Work to be completed: Find each line below containing the word "races" and copy it.

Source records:
****************************************

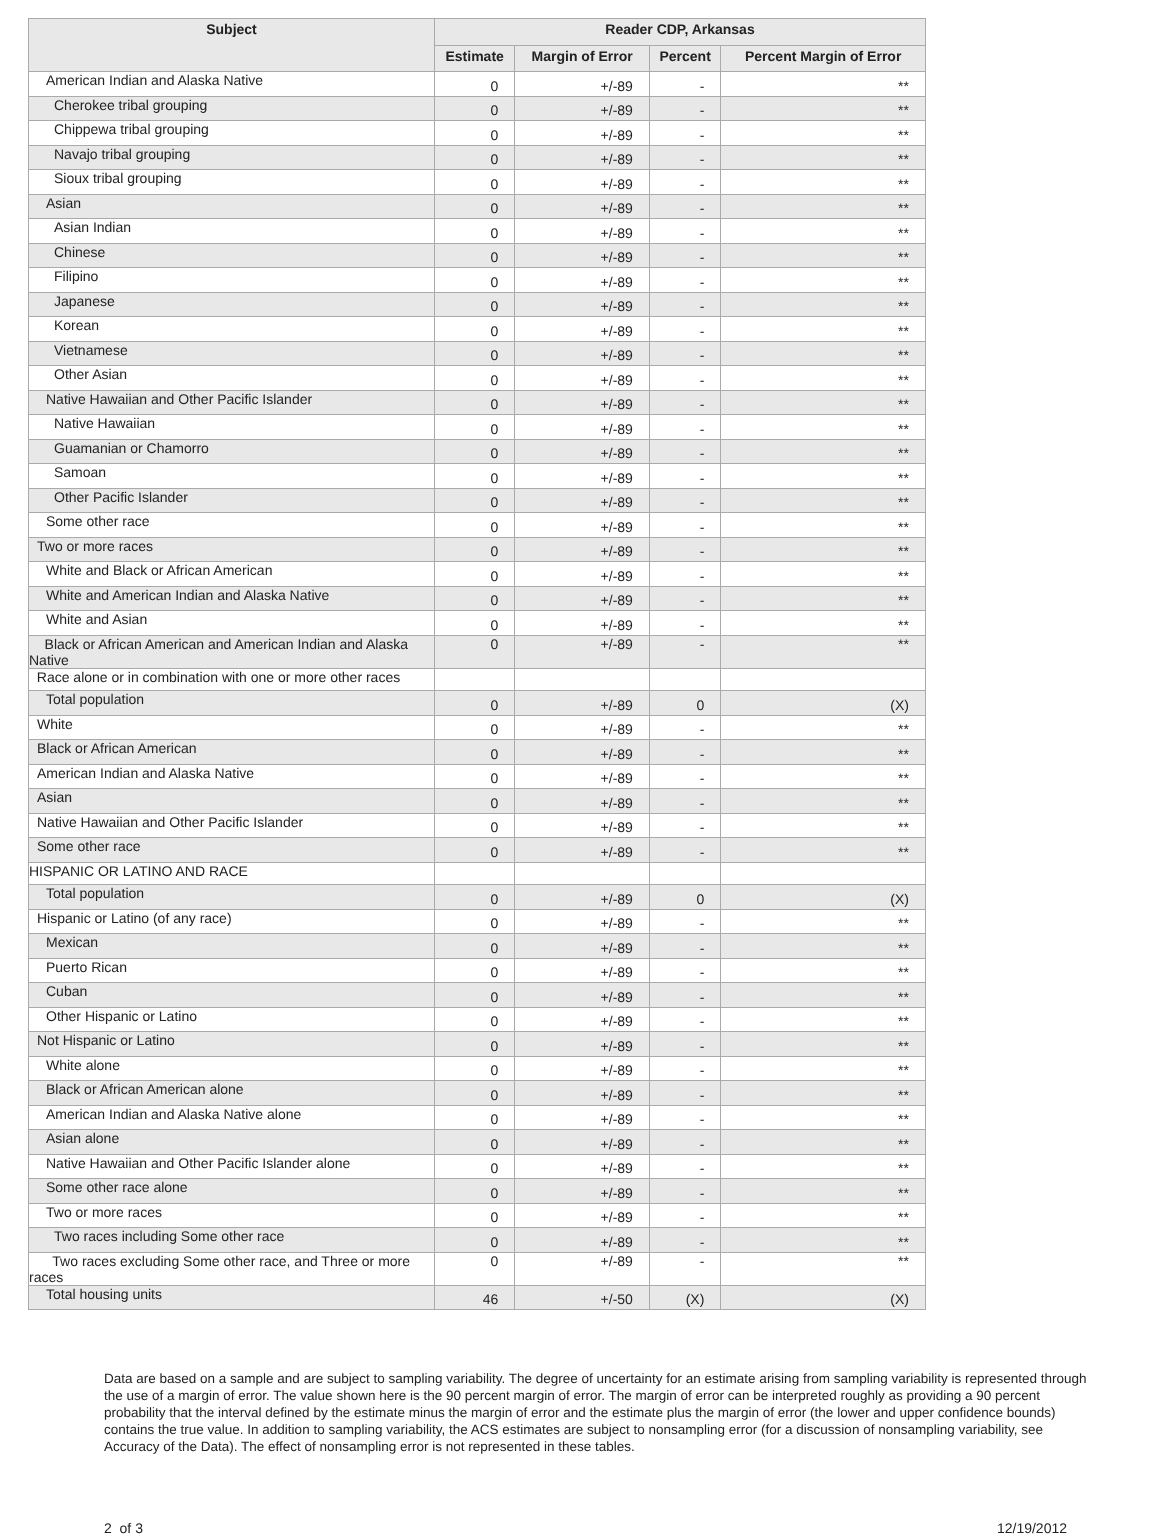| Subject | Reader CDP, Arkansas | | | |
| --- | --- | --- | --- | --- |
| | Estimate | Margin of Error | Percent | Percent Margin of Error |
| American Indian and Alaska Native | 0 | +/-89 | - | ** |
| Cherokee tribal grouping | 0 | +/-89 | - | ** |
| Chippewa tribal grouping | 0 | +/-89 | - | ** |
| Navajo tribal grouping | 0 | +/-89 | - | ** |
| Sioux tribal grouping | 0 | +/-89 | - | ** |
| Asian | 0 | +/-89 | - | ** |
| Asian Indian | 0 | +/-89 | - | ** |
| Chinese | 0 | +/-89 | - | ** |
| Filipino | 0 | +/-89 | - | ** |
| Japanese | 0 | +/-89 | - | ** |
| Korean | 0 | +/-89 | - | ** |
| Vietnamese | 0 | +/-89 | - | ** |
| Other Asian | 0 | +/-89 | - | ** |
| Native Hawaiian and Other Pacific Islander | 0 | +/-89 | - | ** |
| Native Hawaiian | 0 | +/-89 | - | ** |
| Guamanian or Chamorro | 0 | +/-89 | - | ** |
| Samoan | 0 | +/-89 | - | ** |
| Other Pacific Islander | 0 | +/-89 | - | ** |
| Some other race | 0 | +/-89 | - | ** |
| Two or more races | 0 | +/-89 | - | ** |
| White and Black or African American | 0 | +/-89 | - | ** |
| White and American Indian and Alaska Native | 0 | +/-89 | - | ** |
| White and Asian | 0 | +/-89 | - | ** |
| Black or African American and American Indian and Alaska Native | 0 | +/-89 | - | ** |
| Race alone or in combination with one or more other races | | | | |
| Total population | 0 | +/-89 | 0 | (X) |
| White | 0 | +/-89 | - | ** |
| Black or African American | 0 | +/-89 | - | ** |
| American Indian and Alaska Native | 0 | +/-89 | - | ** |
| Asian | 0 | +/-89 | - | ** |
| Native Hawaiian and Other Pacific Islander | 0 | +/-89 | - | ** |
| Some other race | 0 | +/-89 | - | ** |
| HISPANIC OR LATINO AND RACE | | | | |
| Total population | 0 | +/-89 | 0 | (X) |
| Hispanic or Latino (of any race) | 0 | +/-89 | - | ** |
| Mexican | 0 | +/-89 | - | ** |
| Puerto Rican | 0 | +/-89 | - | ** |
| Cuban | 0 | +/-89 | - | ** |
| Other Hispanic or Latino | 0 | +/-89 | - | ** |
| Not Hispanic or Latino | 0 | +/-89 | - | ** |
| White alone | 0 | +/-89 | - | ** |
| Black or African American alone | 0 | +/-89 | - | ** |
| American Indian and Alaska Native alone | 0 | +/-89 | - | ** |
| Asian alone | 0 | +/-89 | - | ** |
| Native Hawaiian and Other Pacific Islander alone | 0 | +/-89 | - | ** |
| Some other race alone | 0 | +/-89 | - | ** |
| Two or more races | 0 | +/-89 | - | ** |
| Two races including Some other race | 0 | +/-89 | - | ** |
| Two races excluding Some other race, and Three or more races | 0 | +/-89 | - | ** |
| Total housing units | 46 | +/-50 | (X) | (X) |
Data are based on a sample and are subject to sampling variability. The degree of uncertainty for an estimate arising from sampling variability is represented through the use of a margin of error. The value shown here is the 90 percent margin of error. The margin of error can be interpreted roughly as providing a 90 percent probability that the interval defined by the estimate minus the margin of error and the estimate plus the margin of error (the lower and upper confidence bounds) contains the true value. In addition to sampling variability, the ACS estimates are subject to nonsampling error (for a discussion of nonsampling variability, see Accuracy of the Data). The effect of nonsampling error is not represented in these tables.
2 of 3 12/19/2012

****************************************

Answer:
| Two or more races | 0 | +/-89 | - | ** |
| Race alone or in combination with one or more other races | | | | |
| Two or more races | 0 | +/-89 | - | ** |
| Two races including Some other race | 0 | +/-89 | - | ** |
| Two races excluding Some other race, and Three or more races | 0 | +/-89 | - | ** |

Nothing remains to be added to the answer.